Let's take a look at the four options.
The Old Style: %-formatting
This modulo operator is the same one used in C language. This style uses C-style string formatting to create new, formatted strings. Let's have an example:
house = "Gryffondor"
points = 10
print ' %d points for %s !!' % (points, house)
#10 points for Gryffondor !!
%-formatting is limited as to the types it supports. Only ints, strs, and doubles can be formatted. All other types are either not supported, or converted to one of these types before formatting. If you mention the wrong type, a TypeError will be raised (see the example below).
house = "Gryffondor"
points = 10
#house is a str however i use %d to format it
print ' %d points for %d !!' % (points, house)
#TypeError: %d format: a number is required, not str
The advantage of this style is that is easy to use and simple to write. So for short and simple strings to format, it is very suitable. This style offers a certain degree of flexibility for padding and aligning strings.
house = "Gryffondor"
points = 10
#Aligning
#Align right
print ' %10d points for %s !!' % (points, house)
# 10 points for Gryffondor !!
#Notice the 10 spaces before the 10
#Align left
print ' %-10d points for %s !!' % (points, house)
# 10 points for Gryffondor !!
#Notice the 10 spaces after the 10
#Truncating
print ' %d points for %.5s !!' % (points, house)
#10 points for Gryff !!
#Notice that only the 5 first letters of house were printed
This option offers the ability to convert values using the __str__() and __repr__() methods.
class IP_Adress(object):
def __init__(self, nb_1, nb_2, nb_3, nb_4):
self.nb_1 = nb_1
self.nb_2 = nb_2
self.nb_3 = nb_3
self.nb_4 = nb_4
def __str__(self):
return '%.%.%.%' % (str(self.nb_1), str(self.nb_2), str(self.nb_3), str(self.nb_4))
def __repr__(self):
return 'IP_Adress(%,%,%,%)' % (repr(self.nb_1), repr(self.nb_2), repr(self.nb_3), repr(self.nb_4))
if __name__ == '__main__':
addr = IP_Adress(192, 192, 233, 232)
#conversion using the __str__( ) method
print '%s' % (addr)
#192.192.233.232
#conversion using the __repr__() method
print '%r' % (addr)
#IP_Adress(192,192,233,232)
However, the %-formatting is error-prone, cumbersome, and not very adapted to have good readability in your code.

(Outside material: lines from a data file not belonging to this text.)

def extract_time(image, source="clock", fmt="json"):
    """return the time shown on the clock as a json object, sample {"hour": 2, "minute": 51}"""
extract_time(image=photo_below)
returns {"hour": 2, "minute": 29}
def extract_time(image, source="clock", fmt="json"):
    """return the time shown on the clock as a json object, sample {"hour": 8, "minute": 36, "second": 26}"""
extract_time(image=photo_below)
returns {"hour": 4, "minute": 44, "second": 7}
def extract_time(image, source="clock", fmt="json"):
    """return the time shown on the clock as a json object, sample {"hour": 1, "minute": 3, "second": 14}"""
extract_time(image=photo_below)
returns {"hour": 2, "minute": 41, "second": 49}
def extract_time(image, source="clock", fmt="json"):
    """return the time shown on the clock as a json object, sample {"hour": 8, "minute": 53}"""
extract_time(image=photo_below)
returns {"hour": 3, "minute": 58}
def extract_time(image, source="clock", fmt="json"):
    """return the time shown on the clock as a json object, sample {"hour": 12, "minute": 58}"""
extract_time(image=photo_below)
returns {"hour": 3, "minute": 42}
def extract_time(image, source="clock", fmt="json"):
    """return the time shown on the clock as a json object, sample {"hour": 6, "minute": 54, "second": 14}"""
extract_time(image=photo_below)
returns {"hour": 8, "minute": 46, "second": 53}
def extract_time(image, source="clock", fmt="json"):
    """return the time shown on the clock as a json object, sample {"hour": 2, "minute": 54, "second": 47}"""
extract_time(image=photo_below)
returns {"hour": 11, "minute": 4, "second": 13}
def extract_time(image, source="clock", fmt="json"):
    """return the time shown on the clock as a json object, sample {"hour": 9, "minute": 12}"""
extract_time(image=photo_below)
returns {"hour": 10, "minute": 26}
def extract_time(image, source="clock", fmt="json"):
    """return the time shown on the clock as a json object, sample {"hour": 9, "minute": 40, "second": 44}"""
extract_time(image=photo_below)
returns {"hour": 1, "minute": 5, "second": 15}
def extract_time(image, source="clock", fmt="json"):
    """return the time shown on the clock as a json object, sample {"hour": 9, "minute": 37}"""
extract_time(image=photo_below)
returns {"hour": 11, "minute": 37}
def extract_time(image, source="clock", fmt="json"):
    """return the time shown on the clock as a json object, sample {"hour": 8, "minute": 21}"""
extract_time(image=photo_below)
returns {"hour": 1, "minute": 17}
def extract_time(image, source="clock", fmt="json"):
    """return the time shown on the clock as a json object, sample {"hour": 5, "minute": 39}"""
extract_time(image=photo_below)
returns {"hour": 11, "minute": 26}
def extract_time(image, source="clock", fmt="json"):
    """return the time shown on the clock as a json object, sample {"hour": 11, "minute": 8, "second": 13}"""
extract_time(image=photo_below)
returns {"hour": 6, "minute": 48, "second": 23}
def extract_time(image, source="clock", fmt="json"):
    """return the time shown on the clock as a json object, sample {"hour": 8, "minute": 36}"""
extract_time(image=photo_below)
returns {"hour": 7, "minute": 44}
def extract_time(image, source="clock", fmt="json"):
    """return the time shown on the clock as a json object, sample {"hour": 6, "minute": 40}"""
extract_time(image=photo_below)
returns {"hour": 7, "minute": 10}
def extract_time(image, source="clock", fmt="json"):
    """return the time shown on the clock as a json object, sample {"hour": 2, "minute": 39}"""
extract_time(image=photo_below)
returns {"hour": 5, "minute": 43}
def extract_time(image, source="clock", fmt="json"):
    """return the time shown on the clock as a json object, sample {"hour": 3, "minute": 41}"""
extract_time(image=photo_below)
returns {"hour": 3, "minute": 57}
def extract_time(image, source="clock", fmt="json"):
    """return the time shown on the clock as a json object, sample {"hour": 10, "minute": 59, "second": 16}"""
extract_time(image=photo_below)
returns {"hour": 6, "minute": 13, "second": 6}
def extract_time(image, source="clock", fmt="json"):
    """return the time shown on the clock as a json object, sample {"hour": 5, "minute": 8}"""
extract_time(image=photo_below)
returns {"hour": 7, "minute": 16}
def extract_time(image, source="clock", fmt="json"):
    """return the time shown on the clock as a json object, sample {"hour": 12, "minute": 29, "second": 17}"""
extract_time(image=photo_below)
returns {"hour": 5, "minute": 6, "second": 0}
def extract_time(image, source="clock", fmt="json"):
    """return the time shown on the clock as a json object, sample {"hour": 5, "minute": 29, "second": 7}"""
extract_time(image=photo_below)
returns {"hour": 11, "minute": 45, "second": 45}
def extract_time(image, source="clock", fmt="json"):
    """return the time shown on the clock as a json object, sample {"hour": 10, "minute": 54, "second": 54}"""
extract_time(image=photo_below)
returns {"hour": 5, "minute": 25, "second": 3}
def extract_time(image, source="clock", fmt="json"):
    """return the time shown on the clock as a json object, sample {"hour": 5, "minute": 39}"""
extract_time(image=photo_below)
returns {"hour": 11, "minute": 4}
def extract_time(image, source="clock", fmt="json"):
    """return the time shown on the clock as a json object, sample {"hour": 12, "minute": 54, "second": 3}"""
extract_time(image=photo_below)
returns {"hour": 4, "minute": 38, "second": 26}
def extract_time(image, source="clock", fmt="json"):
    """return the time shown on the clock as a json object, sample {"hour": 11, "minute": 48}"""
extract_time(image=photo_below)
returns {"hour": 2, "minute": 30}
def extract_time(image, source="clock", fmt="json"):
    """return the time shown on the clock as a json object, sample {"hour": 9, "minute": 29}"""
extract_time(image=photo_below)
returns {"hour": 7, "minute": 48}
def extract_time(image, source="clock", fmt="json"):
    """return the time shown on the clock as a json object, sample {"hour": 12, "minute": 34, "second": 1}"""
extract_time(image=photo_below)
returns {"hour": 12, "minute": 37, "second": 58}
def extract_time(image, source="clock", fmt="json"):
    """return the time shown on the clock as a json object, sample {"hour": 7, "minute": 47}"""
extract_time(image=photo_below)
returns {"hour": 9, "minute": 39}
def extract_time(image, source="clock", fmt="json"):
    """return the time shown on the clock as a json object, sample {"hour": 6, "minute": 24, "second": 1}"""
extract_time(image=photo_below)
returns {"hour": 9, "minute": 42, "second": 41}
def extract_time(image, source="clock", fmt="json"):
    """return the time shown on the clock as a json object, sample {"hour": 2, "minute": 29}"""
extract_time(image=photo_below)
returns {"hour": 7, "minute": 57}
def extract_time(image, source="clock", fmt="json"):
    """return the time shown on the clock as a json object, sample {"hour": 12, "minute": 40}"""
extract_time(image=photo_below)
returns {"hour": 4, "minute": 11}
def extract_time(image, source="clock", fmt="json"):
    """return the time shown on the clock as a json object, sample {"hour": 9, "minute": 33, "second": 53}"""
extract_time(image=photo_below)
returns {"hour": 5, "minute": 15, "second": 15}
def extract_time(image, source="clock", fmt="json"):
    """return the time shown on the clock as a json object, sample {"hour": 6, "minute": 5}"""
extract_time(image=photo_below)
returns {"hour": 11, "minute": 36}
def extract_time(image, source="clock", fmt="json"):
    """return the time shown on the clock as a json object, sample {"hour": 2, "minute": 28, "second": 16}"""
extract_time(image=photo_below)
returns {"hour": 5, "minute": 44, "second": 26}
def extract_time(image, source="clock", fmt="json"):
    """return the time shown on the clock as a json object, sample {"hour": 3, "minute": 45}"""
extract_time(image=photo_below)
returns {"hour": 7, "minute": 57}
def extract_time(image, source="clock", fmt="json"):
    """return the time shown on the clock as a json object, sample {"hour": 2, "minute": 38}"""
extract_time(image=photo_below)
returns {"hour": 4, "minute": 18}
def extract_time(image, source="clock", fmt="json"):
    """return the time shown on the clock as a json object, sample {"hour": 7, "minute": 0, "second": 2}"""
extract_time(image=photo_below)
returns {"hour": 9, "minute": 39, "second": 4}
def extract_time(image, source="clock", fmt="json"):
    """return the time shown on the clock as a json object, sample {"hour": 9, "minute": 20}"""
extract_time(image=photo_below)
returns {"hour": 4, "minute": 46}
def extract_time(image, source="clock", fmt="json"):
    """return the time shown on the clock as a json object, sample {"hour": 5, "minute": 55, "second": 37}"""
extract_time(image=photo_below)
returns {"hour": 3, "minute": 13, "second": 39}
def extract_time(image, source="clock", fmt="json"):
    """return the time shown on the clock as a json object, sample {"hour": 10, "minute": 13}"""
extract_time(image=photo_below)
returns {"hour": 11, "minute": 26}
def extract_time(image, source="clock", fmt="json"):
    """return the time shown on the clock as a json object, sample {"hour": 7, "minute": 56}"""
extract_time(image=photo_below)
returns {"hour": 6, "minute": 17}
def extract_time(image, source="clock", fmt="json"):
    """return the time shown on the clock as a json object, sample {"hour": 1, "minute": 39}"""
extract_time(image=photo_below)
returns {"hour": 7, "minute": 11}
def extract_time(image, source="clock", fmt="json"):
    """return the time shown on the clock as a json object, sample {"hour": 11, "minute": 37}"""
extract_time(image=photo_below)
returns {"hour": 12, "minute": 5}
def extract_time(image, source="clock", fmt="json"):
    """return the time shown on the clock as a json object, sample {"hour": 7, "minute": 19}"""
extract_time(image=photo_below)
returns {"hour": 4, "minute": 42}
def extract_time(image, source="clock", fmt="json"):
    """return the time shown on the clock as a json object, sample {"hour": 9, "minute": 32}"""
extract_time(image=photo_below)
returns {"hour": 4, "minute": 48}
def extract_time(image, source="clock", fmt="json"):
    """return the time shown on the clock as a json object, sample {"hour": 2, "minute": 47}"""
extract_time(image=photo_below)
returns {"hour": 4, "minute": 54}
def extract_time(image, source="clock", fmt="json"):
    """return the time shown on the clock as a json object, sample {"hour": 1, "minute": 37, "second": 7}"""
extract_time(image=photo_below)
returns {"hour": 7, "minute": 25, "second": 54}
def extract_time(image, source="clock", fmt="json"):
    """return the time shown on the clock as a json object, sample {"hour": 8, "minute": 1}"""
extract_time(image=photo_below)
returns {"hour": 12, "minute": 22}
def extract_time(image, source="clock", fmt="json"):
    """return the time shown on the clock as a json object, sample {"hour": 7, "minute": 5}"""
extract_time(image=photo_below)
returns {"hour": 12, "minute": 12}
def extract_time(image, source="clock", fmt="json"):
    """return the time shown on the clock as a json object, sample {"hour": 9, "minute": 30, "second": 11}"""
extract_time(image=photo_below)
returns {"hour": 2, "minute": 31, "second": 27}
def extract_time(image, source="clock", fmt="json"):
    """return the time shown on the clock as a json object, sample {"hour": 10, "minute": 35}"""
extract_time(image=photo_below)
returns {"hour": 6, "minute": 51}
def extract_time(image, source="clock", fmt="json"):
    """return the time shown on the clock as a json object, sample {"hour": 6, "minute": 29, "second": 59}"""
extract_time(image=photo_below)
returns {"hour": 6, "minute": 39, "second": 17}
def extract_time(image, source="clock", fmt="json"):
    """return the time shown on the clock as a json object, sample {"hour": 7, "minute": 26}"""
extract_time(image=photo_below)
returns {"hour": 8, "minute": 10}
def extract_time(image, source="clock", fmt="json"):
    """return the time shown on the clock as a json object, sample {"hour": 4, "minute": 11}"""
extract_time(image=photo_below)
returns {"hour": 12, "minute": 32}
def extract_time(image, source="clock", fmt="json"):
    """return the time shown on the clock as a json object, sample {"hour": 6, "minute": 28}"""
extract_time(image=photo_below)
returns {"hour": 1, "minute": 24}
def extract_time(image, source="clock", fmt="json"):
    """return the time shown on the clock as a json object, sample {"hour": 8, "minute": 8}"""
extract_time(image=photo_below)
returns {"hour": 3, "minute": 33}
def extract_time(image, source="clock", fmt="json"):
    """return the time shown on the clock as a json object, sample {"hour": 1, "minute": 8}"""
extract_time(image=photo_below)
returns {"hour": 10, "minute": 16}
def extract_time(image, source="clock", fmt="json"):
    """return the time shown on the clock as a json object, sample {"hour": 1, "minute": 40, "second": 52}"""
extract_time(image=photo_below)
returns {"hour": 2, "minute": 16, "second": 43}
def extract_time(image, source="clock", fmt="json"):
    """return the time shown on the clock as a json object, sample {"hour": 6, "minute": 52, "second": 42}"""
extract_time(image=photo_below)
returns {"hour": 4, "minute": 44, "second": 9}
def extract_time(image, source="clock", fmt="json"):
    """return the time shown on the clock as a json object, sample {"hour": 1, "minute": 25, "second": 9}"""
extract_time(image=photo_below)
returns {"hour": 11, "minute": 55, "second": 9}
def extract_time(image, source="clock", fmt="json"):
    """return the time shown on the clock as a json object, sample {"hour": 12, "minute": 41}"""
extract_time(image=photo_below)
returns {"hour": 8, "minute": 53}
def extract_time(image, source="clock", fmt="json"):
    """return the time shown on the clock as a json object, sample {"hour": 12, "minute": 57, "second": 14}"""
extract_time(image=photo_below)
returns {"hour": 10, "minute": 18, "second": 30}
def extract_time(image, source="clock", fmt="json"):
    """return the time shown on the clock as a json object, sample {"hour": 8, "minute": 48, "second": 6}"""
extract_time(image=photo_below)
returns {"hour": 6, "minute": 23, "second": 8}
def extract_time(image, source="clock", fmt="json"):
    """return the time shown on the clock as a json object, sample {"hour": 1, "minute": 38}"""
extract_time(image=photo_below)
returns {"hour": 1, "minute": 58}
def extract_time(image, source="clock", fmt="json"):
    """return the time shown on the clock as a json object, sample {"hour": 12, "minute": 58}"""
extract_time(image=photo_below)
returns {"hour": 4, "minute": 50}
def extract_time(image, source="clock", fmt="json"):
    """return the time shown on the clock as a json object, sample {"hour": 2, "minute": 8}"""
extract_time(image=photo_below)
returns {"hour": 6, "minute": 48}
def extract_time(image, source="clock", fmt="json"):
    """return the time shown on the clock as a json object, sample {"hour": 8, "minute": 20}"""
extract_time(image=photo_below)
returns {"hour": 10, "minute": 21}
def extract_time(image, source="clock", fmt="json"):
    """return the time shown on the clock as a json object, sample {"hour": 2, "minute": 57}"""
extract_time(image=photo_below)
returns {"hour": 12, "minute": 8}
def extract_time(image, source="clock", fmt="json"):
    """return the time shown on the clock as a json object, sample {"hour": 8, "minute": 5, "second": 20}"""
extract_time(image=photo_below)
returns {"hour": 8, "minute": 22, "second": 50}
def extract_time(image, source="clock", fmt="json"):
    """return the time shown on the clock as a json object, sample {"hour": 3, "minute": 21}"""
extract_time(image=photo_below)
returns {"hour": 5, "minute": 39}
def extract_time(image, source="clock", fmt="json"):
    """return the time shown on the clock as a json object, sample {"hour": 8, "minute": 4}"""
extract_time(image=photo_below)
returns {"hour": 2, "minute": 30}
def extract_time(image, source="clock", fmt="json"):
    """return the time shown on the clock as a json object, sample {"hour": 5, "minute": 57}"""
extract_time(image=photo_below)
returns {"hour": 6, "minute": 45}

The Python documentation does not recommend this option and indicates clearly that it exhibits a variety of quirks that lead to a number of common errors such as failing to display tuples and dictionaries correctly.
Although this style is error-prone, it is not deprecated with Python 3.x and it is still widely-used because it is simple to type, the logging module uses this style, and, from Python 3.5, the type byte uses this operator for formatting
The Not-So-New Style: str.format( )
This option was provided with Python 2.7, that is why I called it the not-so-new style as it had been some time now since it joined the Python standard features.
It corrects the errors that were caused by the oldstyle, offers more flexibility, and a better level of readability and it is quicker.
Let's introduce again the same previous examples with str.format( )
house = "Gryffondor"
points = 10
print " {} points for {} !!".format(points, house)
# 10 points for Gryffondor !!
You can refer to your variables by using their names to be able to reuse them many times in the final string while maintaining a readable code.
Gryffondor = "Gryffondor"
slytherin = "slytherin"
points = 10
print " {points} points for {Gryffondor} and also {points} for {slytherin}!!".format(points=points,Gryffondor=Gryffondor, slytherin=slytherin)
# 10 points for Gryffondor and also 10 for slytherin!
As I already mentioned, this option offers more flexibility. The code below lists some of the tricks it offers and highlights the ones which are not provided with the %-formatting option.
house = "Gryffondor"
points = 10
#Aligning
print " {:10} points for {:20} !!".format(points,Gryffondor)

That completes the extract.